Ari took a deep breath.
“I think Mrs. Felenberg would be perfect for Daddy.”
He waited a beat, then another.
“Well,” she said softly, then let out a little giggle. “Well, well, well… You know you’re a gem, Ari? A gem.”
October 6, Friday
“Hello, Mrs. Felenberg. Sammy Weinsfeld. Just wanted to say everything worked out with the car. It wasn’t any problem, they replaced it for nearly nothing.”
“Nothing?”
“Sure, sure.” He coughed. “And I, well, Ari told me the whole story. I’m sorry for my son’s behavior, confronting you like that. I see no reason — well, I mean, it’s a mother’s right…” He trailed off.

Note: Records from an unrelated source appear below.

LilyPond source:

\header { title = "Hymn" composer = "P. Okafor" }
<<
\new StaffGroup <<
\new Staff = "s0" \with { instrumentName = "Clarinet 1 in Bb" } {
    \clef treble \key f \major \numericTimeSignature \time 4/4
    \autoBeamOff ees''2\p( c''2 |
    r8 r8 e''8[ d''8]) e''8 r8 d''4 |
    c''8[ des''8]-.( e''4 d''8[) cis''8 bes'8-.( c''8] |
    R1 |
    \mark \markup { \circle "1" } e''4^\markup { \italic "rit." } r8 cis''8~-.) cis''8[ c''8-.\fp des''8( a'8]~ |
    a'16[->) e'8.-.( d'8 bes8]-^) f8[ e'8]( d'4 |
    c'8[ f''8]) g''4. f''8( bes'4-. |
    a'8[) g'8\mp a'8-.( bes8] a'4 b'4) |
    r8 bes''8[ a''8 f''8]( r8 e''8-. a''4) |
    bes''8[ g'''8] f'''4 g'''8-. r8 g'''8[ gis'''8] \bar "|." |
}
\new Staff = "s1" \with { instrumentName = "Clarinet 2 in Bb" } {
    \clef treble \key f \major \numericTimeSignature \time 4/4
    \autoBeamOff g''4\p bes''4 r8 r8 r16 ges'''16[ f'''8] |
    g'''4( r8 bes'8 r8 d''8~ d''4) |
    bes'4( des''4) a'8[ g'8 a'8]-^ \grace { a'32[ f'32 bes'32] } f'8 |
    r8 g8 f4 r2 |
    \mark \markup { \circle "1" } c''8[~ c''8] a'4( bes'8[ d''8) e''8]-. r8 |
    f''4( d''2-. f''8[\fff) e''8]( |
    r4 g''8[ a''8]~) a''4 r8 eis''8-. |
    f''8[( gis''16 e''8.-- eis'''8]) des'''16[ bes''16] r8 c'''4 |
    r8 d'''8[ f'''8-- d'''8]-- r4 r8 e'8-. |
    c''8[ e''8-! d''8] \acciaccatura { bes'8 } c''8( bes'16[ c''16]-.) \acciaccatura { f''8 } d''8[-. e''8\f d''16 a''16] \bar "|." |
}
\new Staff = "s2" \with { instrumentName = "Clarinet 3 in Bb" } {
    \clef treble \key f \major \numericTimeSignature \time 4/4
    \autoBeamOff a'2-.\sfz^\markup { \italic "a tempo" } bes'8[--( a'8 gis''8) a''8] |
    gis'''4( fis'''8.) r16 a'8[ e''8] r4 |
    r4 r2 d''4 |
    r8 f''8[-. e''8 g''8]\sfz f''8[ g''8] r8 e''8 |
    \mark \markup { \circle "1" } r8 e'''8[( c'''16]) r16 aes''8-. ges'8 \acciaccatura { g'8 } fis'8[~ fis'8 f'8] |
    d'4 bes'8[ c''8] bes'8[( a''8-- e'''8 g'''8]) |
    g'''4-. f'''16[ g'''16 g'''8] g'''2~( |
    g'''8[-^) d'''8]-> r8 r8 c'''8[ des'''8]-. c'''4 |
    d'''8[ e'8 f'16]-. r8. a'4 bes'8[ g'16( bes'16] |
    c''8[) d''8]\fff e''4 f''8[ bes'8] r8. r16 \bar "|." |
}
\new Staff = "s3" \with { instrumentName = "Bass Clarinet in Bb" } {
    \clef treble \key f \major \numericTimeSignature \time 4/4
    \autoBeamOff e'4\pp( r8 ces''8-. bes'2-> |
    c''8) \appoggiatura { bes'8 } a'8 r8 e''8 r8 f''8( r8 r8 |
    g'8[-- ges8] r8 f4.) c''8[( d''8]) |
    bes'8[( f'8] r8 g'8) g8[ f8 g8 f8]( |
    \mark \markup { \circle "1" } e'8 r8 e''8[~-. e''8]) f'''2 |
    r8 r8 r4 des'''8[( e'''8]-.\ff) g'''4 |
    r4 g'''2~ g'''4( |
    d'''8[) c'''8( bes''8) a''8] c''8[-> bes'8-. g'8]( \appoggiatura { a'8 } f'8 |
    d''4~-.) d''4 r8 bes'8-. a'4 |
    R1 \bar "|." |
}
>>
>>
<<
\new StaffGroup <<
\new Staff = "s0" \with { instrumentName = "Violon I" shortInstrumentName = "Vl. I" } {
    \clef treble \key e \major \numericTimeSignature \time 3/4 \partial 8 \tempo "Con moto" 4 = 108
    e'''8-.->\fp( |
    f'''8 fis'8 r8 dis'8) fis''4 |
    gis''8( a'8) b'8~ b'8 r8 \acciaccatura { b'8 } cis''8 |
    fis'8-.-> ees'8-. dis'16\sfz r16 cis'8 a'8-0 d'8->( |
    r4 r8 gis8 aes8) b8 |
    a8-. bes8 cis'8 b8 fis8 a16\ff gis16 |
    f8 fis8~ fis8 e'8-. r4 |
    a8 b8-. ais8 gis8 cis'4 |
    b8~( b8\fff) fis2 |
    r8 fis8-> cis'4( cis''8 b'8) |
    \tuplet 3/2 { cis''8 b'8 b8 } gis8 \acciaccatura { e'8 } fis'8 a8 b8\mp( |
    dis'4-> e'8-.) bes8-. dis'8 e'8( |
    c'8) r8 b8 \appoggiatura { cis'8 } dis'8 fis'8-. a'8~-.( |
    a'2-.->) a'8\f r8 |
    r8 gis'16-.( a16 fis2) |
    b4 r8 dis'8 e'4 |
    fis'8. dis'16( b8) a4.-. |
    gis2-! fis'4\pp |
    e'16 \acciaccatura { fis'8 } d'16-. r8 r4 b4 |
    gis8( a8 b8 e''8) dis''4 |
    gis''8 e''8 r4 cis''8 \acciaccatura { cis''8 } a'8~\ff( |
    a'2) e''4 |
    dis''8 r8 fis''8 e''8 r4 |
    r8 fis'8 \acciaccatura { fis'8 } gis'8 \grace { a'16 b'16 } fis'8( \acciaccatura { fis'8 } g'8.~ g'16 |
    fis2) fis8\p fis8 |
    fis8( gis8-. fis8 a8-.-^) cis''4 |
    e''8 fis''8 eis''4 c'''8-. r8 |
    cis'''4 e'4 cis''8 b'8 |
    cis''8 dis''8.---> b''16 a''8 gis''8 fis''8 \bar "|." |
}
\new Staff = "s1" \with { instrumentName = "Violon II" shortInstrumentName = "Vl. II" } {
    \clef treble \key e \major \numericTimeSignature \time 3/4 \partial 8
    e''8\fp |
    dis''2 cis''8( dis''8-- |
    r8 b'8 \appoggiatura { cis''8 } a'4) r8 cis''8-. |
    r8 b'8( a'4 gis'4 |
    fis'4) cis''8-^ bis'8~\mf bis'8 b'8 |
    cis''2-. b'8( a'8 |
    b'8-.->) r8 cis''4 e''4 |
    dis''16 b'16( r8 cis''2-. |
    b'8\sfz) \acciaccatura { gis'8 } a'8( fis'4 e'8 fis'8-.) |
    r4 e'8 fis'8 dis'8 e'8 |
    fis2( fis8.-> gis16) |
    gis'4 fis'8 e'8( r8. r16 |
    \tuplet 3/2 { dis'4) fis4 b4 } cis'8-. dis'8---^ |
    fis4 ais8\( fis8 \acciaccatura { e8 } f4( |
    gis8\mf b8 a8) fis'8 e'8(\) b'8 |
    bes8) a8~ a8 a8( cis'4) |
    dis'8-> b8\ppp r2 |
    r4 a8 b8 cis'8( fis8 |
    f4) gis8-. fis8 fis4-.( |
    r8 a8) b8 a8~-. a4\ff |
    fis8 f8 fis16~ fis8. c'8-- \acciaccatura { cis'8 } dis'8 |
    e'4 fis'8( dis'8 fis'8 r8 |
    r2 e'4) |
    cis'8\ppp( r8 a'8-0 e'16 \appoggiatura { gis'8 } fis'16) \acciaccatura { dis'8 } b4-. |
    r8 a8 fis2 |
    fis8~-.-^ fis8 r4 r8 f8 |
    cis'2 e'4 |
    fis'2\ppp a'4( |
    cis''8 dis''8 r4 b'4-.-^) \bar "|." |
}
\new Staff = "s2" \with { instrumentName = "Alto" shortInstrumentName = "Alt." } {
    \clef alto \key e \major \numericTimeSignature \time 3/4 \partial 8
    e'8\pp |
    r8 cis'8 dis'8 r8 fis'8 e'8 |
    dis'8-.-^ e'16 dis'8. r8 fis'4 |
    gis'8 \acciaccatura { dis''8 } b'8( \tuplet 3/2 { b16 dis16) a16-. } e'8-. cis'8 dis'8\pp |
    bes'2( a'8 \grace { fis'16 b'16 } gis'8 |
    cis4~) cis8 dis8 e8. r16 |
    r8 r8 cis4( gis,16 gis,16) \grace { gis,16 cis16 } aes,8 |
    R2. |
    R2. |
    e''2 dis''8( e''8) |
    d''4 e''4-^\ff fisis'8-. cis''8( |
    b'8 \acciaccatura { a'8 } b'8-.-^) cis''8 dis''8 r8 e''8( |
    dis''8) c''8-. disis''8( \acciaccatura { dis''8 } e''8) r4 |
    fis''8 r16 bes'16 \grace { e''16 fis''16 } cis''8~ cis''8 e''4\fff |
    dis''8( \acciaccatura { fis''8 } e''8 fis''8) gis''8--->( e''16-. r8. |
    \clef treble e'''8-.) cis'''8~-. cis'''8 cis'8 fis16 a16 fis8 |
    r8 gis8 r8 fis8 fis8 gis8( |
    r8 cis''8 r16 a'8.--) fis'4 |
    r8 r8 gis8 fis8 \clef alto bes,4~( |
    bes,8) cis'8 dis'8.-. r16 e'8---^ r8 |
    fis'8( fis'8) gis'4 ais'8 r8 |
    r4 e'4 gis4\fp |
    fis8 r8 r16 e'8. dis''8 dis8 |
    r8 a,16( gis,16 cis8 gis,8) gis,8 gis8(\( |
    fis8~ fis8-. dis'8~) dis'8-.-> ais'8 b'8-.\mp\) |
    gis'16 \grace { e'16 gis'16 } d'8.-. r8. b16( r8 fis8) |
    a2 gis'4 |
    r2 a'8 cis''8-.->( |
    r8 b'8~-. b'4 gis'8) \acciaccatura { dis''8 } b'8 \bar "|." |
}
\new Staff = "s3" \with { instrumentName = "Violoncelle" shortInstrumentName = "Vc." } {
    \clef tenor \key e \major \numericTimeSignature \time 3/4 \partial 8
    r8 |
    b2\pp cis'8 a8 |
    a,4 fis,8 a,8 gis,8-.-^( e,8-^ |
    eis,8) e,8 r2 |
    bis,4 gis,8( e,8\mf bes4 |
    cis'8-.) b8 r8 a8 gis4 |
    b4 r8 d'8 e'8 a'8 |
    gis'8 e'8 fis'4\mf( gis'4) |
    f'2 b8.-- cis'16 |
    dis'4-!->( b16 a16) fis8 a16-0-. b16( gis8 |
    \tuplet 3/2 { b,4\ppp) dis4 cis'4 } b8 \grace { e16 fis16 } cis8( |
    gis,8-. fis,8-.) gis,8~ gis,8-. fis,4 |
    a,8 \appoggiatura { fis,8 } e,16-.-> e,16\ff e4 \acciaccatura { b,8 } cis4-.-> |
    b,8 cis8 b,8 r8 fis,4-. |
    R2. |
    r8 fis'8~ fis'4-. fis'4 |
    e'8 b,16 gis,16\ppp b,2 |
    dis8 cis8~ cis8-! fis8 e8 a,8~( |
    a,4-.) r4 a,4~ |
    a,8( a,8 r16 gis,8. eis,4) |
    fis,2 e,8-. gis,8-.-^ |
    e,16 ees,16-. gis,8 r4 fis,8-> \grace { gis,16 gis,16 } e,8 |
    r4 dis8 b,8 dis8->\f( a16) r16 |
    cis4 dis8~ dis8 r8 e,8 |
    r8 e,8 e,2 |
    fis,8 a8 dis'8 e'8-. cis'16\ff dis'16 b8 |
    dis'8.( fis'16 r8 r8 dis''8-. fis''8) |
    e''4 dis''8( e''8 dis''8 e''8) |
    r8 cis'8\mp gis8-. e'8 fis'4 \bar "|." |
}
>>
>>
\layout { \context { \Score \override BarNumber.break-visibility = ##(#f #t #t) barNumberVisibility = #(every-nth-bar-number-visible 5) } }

“It was weird, and awful, and creepy of me.”
She heard a deep laugh through the phone that made her smile.
“Awful is a little strong. I’d stick with weird and creepy. But I explained to him that all we want is the best for our kids. That’s it. And sometimes that can be…” He struggled for the right word.
“Blinding?” she offered.
“Yeah.”
There was an awkward pause.
“And, I… uh, was also wondering… Feel free to say no… but can I take you out for coffee sometime?”